The grandmother’s idea is influenced by the fact that they are the “same skin”. As Americans watching this, the first thought was that like some of our mixed-blood blacks and dubious ancestried whites, some Aboriginals were particular about the color of one’s complexion. As it turns out, what Kitty really had in mind were Aboriginal family systems concerning who was related to whom and proprieties concerning who among these could legitimately marry. This, and several other things, including why the old women of the town beat Delilah bruised and bloody after the death of her grandmother, which were puzzling and left unexplained in the film, are explained in the film’s official FAQ.

Samson’s courting rituals are unmistakable and amusing, as is Delilah’s initial rejection of her putative husband. The two later form a bond after the grandmother dies and the neighborhood biddies beat up Delilah in their quest to find a scapegoat for Kitty’s death. Samson steals the shared community truck and drives the unconscious Delilah as far its tank of gas would take them. He stops only to siphon gas from other vehicles, but uses the soda bottle of gasoline he siphoned for huffing. It never occurs to him to use siphoned gas to refuel the truck when they finally run out of gas. (Though it is never overtly stated, it is implied that Samson has mild brain damage from his inhalant abuse.)
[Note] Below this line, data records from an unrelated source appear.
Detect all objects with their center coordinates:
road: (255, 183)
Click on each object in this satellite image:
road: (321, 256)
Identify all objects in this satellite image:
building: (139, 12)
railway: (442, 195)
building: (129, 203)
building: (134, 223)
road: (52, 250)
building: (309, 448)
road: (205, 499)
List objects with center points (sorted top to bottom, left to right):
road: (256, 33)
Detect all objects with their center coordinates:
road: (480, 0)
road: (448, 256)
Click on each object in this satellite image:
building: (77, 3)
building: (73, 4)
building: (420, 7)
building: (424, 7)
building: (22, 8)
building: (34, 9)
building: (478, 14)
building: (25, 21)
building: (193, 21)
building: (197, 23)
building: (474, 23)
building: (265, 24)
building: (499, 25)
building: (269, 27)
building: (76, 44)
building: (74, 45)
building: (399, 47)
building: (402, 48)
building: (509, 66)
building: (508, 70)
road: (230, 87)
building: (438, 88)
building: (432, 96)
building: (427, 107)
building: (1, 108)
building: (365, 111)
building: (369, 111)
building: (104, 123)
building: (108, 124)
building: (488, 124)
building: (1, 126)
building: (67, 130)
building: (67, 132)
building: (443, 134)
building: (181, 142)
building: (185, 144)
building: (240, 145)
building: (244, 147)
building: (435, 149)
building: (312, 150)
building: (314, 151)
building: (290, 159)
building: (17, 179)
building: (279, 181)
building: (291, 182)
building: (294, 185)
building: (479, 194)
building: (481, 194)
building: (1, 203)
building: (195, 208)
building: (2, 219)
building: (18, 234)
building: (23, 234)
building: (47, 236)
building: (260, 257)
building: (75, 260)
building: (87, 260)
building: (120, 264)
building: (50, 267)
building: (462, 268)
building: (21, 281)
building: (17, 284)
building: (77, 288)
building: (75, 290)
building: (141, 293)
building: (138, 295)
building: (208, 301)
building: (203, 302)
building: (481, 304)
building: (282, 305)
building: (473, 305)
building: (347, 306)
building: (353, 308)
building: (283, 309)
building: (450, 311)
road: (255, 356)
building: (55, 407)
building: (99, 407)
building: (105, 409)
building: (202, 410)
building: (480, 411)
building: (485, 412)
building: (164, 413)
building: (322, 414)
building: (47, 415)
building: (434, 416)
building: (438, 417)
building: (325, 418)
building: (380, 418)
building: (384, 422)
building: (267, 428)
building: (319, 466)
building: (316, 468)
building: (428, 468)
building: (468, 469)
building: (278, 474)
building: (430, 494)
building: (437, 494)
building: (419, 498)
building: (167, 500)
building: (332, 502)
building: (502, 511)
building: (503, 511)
The pair end up sleeping under an overpass, sharing an encampment with an alcoholic homeless older Aboriginal man, who luckily proves friendly to them, albeit in a strange way (among other things, he serves them re-heated, canned spaghetti for breakfast while singing about it). He repeatedly asks the pair to talk to him, to tell him their story, but they remain silent. When he threatens to withdraw his assistance one day, Samson stutters out his name and we realize one of the reasons he doesn’t talk much.

If Delilah’s grandmother wanted her to marry on the theory that in Samson Delilah would have a protector, if not a provider, Samson proves a failure at this too: in one scene, Delilah is abducted by a group of white youths with a car, and Samson almost doesn’t notice while he is walking and huffing gasoline fumes from his soda bottle of siphoned gasoline. (It is only upon her return, with a black eye and most likely raped, that she resorts to huffing. Previously, her “escape” had been listening to music from a car cassette player.) Again the film’s FAQ comes to the rescue: it explains that Samson also has hearing loss and the couple has mostly been communicating through Aboriginal hand signals and body language. This comes into play again when Delilah is similarly hit by a car; Samson is about ten paces ahead and doesn’t notice.

He makes no attempt to retrace his steps and recover her; instead he huffs himself into a weeks-long drug induced stupor. Delilah appears almost as an angel in a clean white hoodie, wearing a shiny leg brace and using a crutch. She’s called in the cavalry; a man from their community picks up the near-dead Samson, carries him to the recovered truck, and drives them both back.

This time, the cadre of old ladies beats Samson with tree limbs, but Delilah fights them off. She cleans up the shack that she and her grandmother called home, burns a painting in tribute, gives Samson a good bath and sets him up in Kitty’s former wheelchair with a radio to keep him entertained. The film ends on a hopeful note; perhaps Samson will recover from the damage he’s done to his brain with the love of a good woman, and for all his faults, perhaps he’ll be a good companion to the scarred Delilah.

Note: though Samson and Delilah has minimal dialogue throughout, only the dialogue in their Aboriginal language is subtitled. English dialogue is not captioned, so deaf and hard-of-hearing folks may have a little trouble following the story. We don’t quite have the heart to stick this movie in the Hall of Shame though.